Inspirational gardeners: Vita Sackville-West

Vita Sackville-West has many claims to fame. She was an accomplished writer and poet, circulated amongst the Bloomsbury Group attributed with modernising British social attitudes during the inter war years, and she was Virginia Woolf’s lover. She married Harold Nicolson a diplomat and journalist in 1913. It was with her husband that she bought Sissinghurst Castle in 1930. The Elizabethan manor in Kent had once been the ancestral seat of Vita’s family.

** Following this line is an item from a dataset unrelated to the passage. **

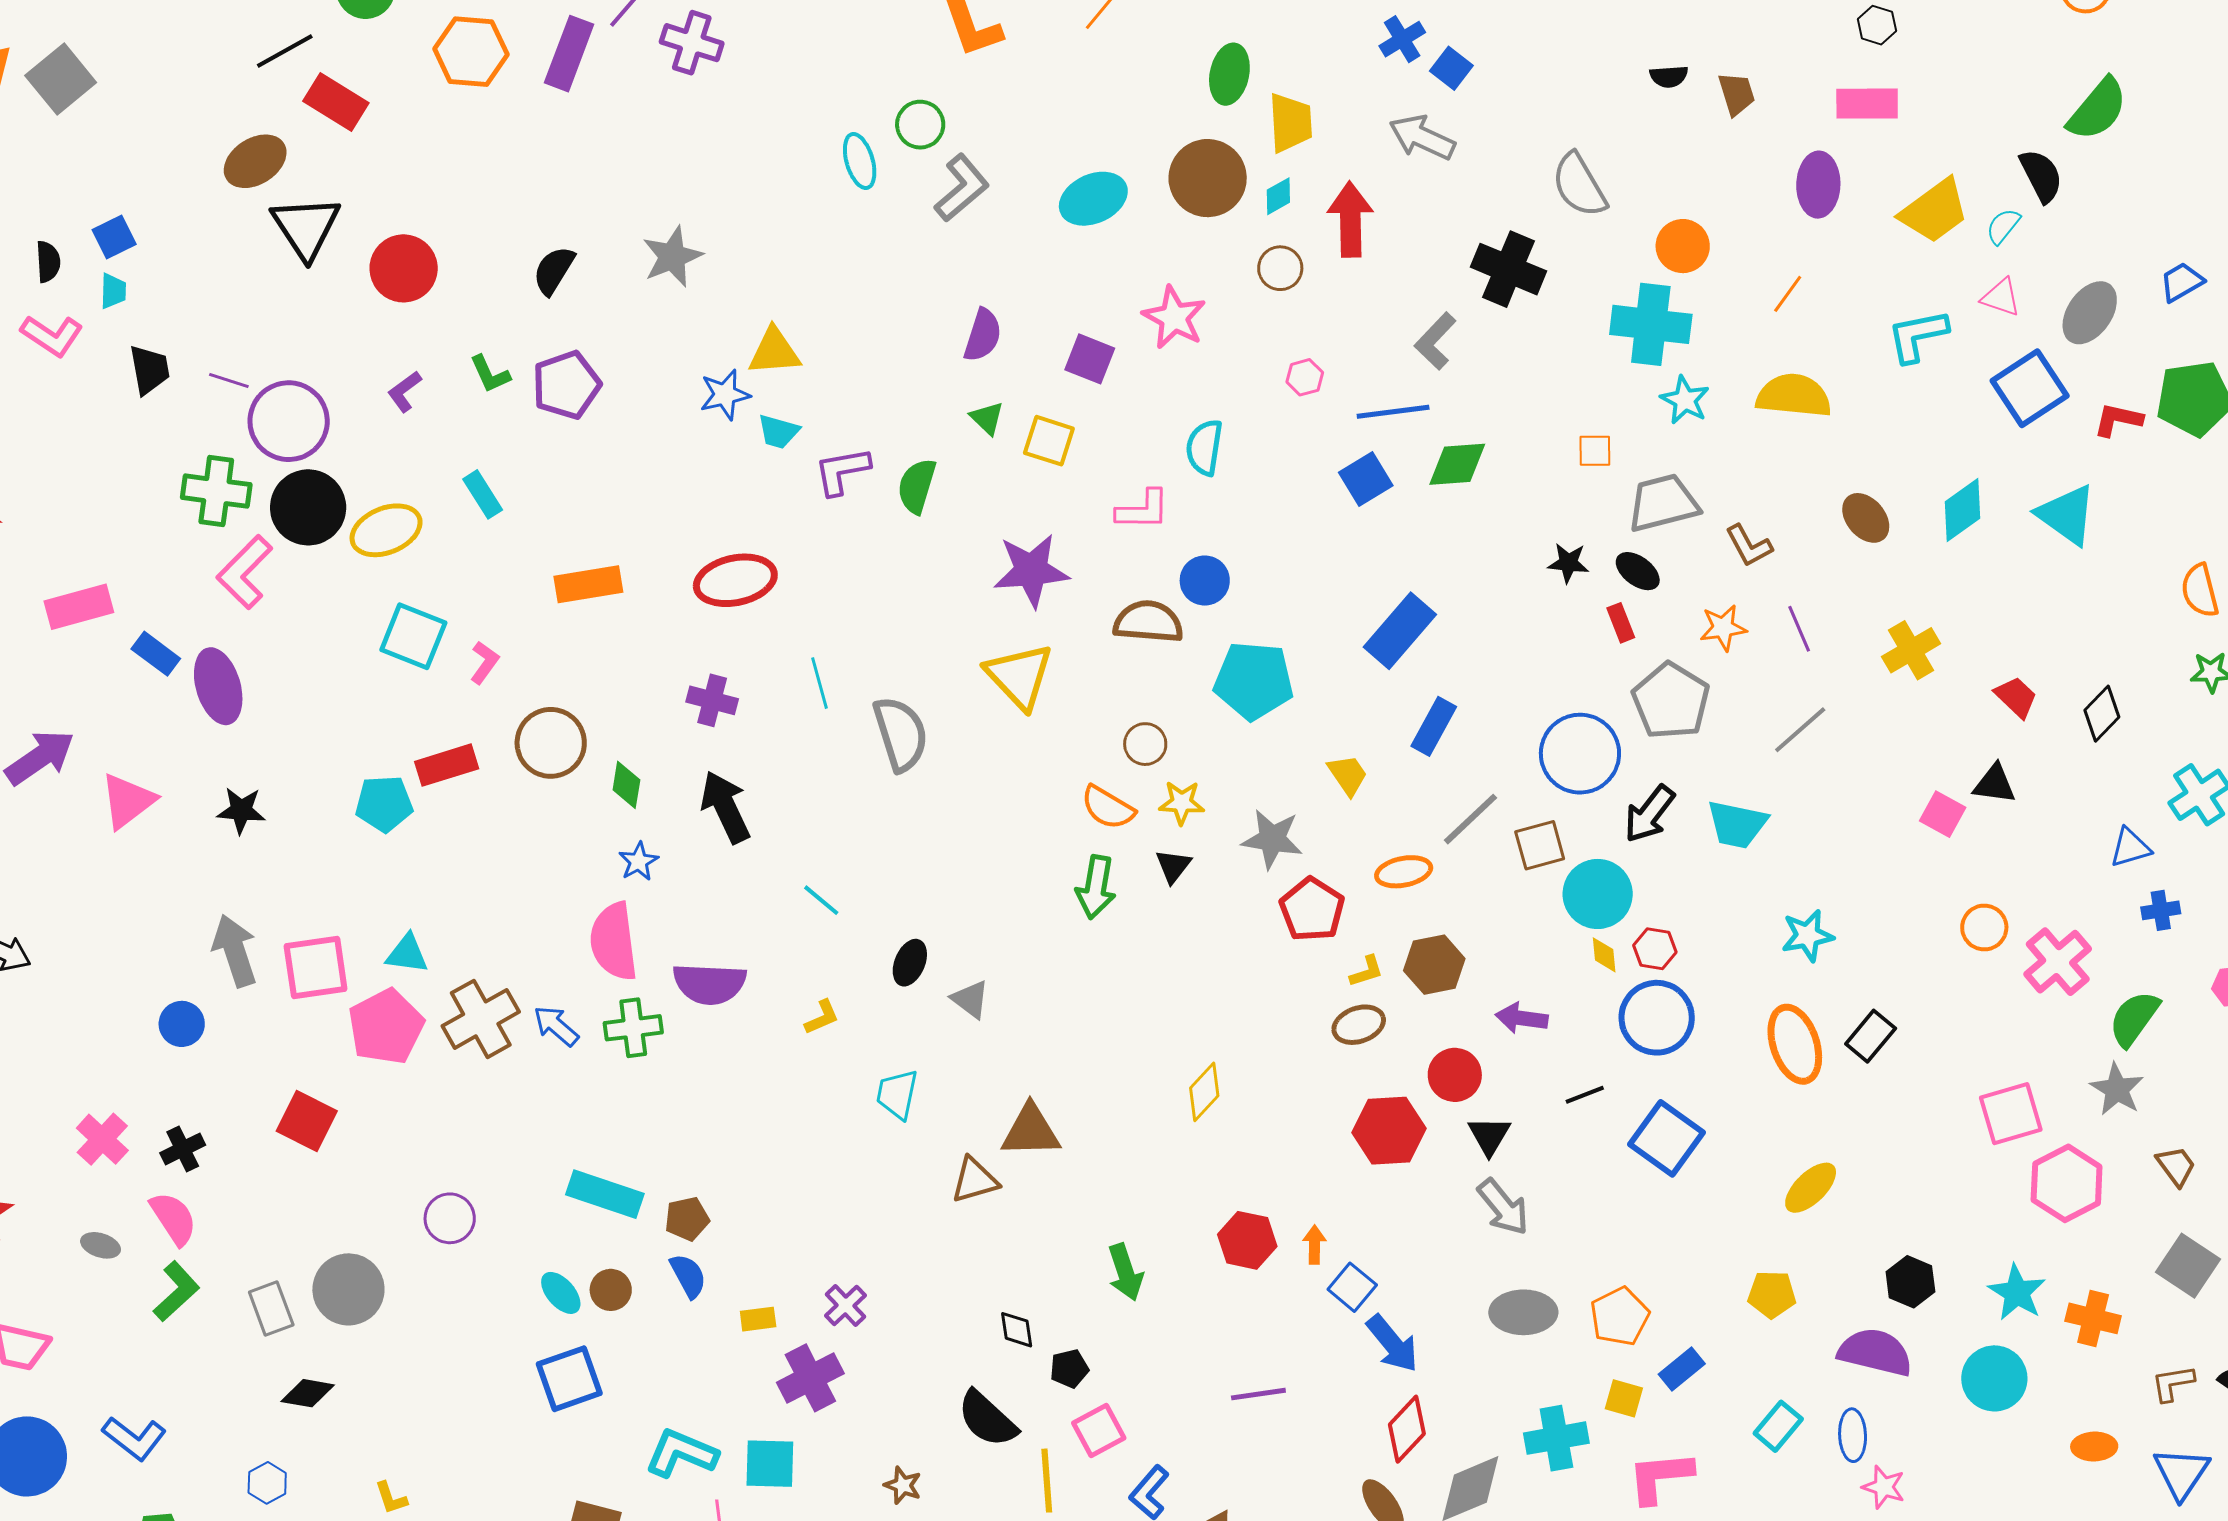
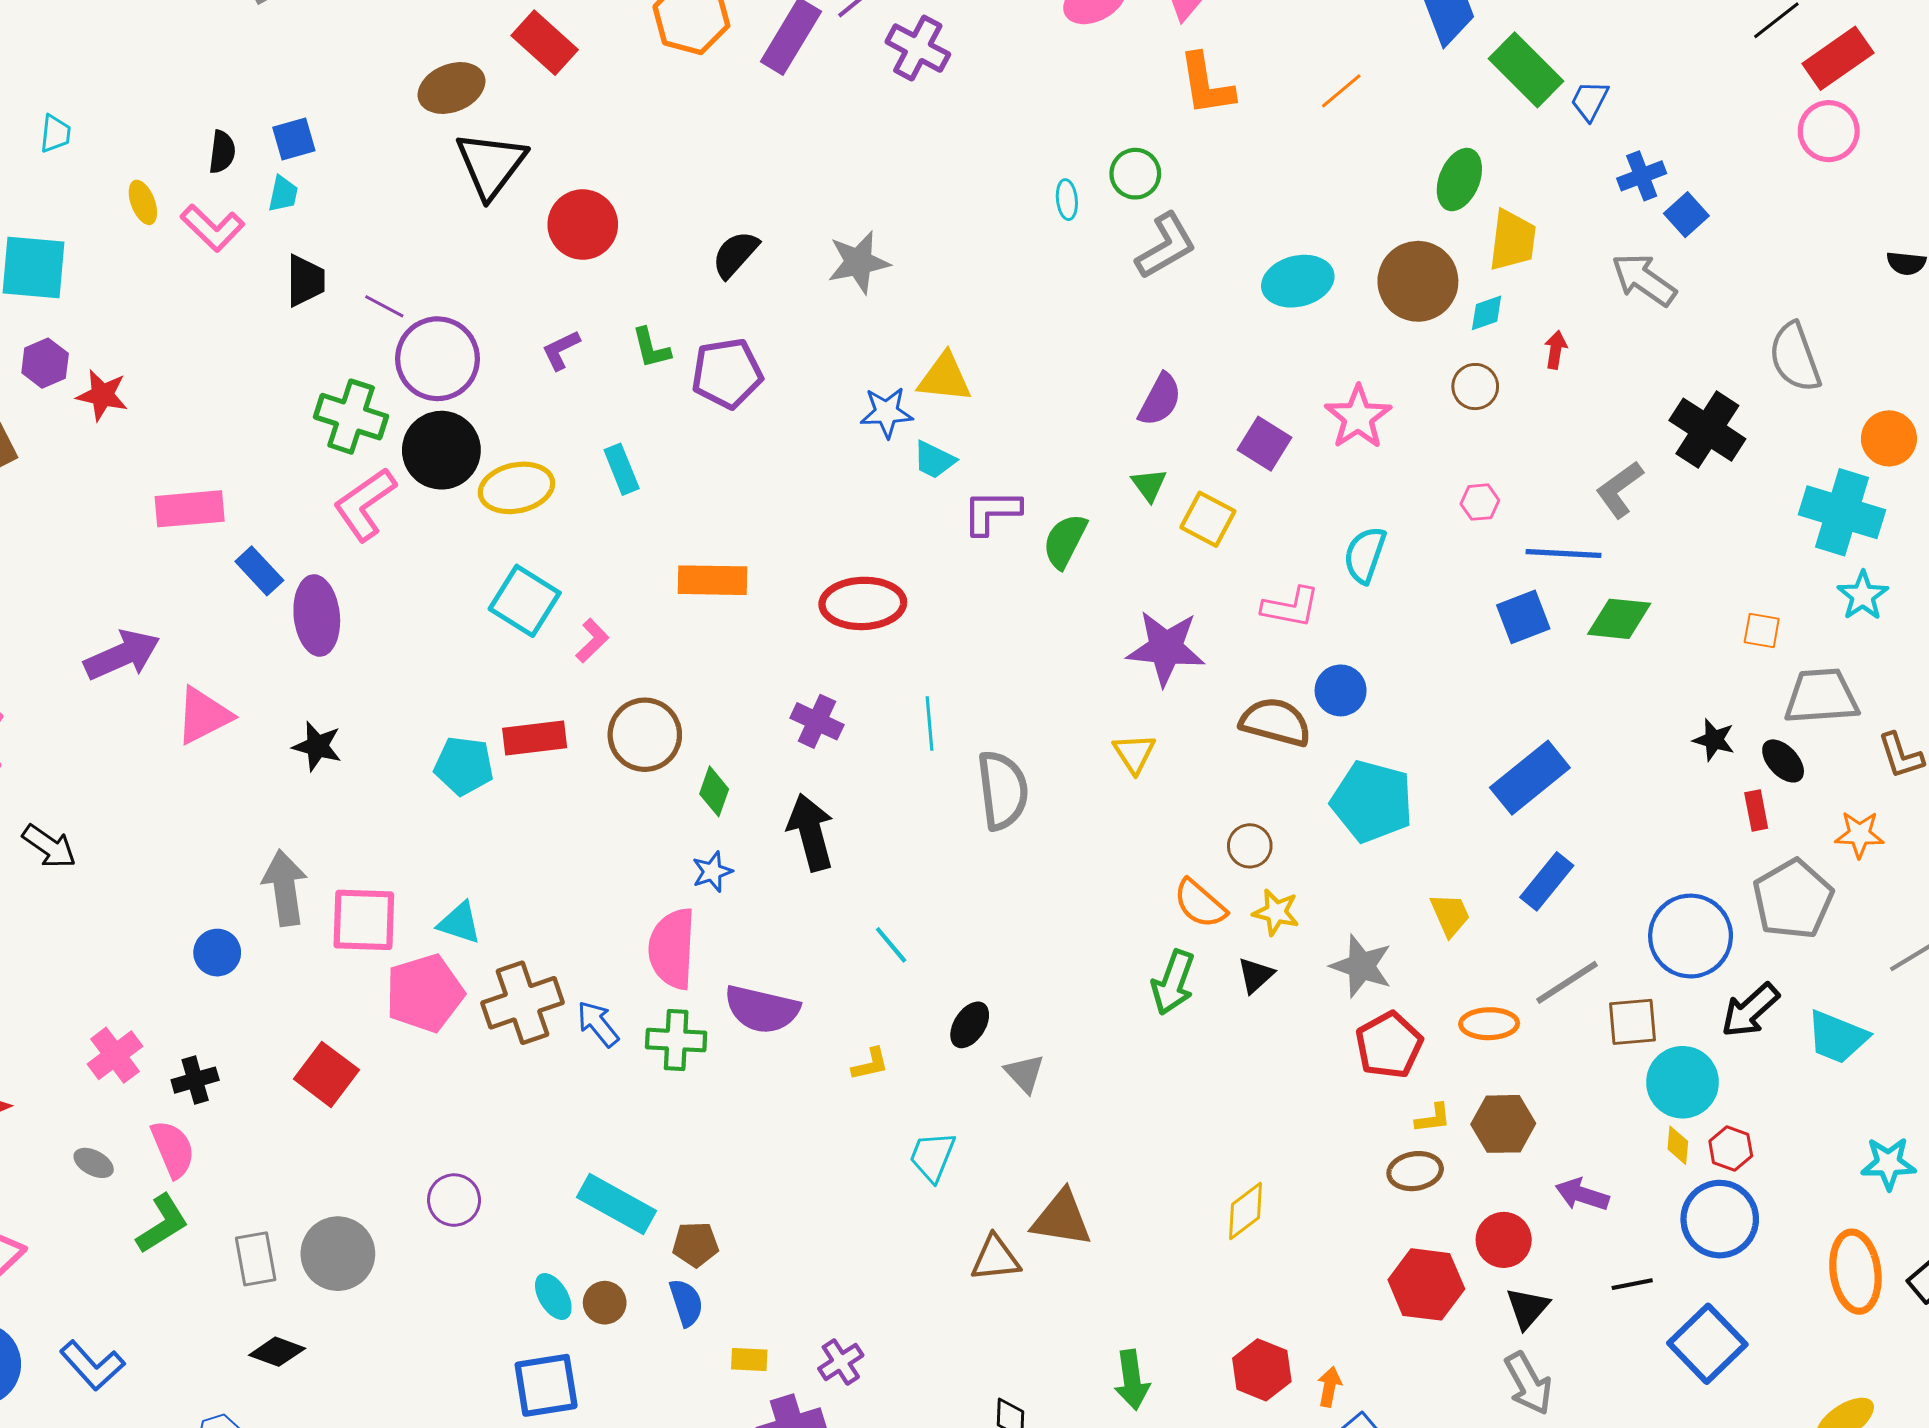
cyan ellipse: (860, 161) -> (1067, 200), size x0.7
red arrow: (1350, 219) -> (1556, 350), size x0.5
yellow triangle: (1019, 676) -> (1134, 753), size x0.6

Harold and Vita combined interests and passions to develop the gardens together. Harold was interested in the formal structure of the garden, and had an important influence on the layout of the beds, which attempted regularity and intimacy. Vita was interested in a profusion of romantic flowers and colours providing contrasting informal planting. It was all about using as many plants as possible to create lavish impact. The innovation they brought about was the concept of “rooms” or “squares” dividing the garden up into smaller enclosures, each with its own character, whilst maintaining interesting views and vistas through the garden as a whole. This produced the Rose Garden, White Garden, Nuttery and Orchard Garden. Vita’s enduring legacy is her radical approach to colour, exemplified in the White Garden, where she landed on the concept of single colour planting schemes. Today, this is one of the most popular gardens in the National Trust estate attracting around 200,000 visitors a year.

Vita’s enthusiasm for gardening together with her practical and experimental approach made her very popular with the gardening public. She had three firm gardening principles: The first was ruthlessness – if it looks wrong or feels wrong then change it! Second was not to be too tidy in a garden, let self-seeded plants grow where they naturally fall, wild flowers mixing with cultivated plants in a garden was a bonus not a disaster. Thirdly, have an architectural plan, a colour plan and a seasonal plan. Vita passed on her ideas and enthusiasm through her writing in a weekly article on gardening for the Observer, which she continued to do for fourteen years up until a year before she died in 1962.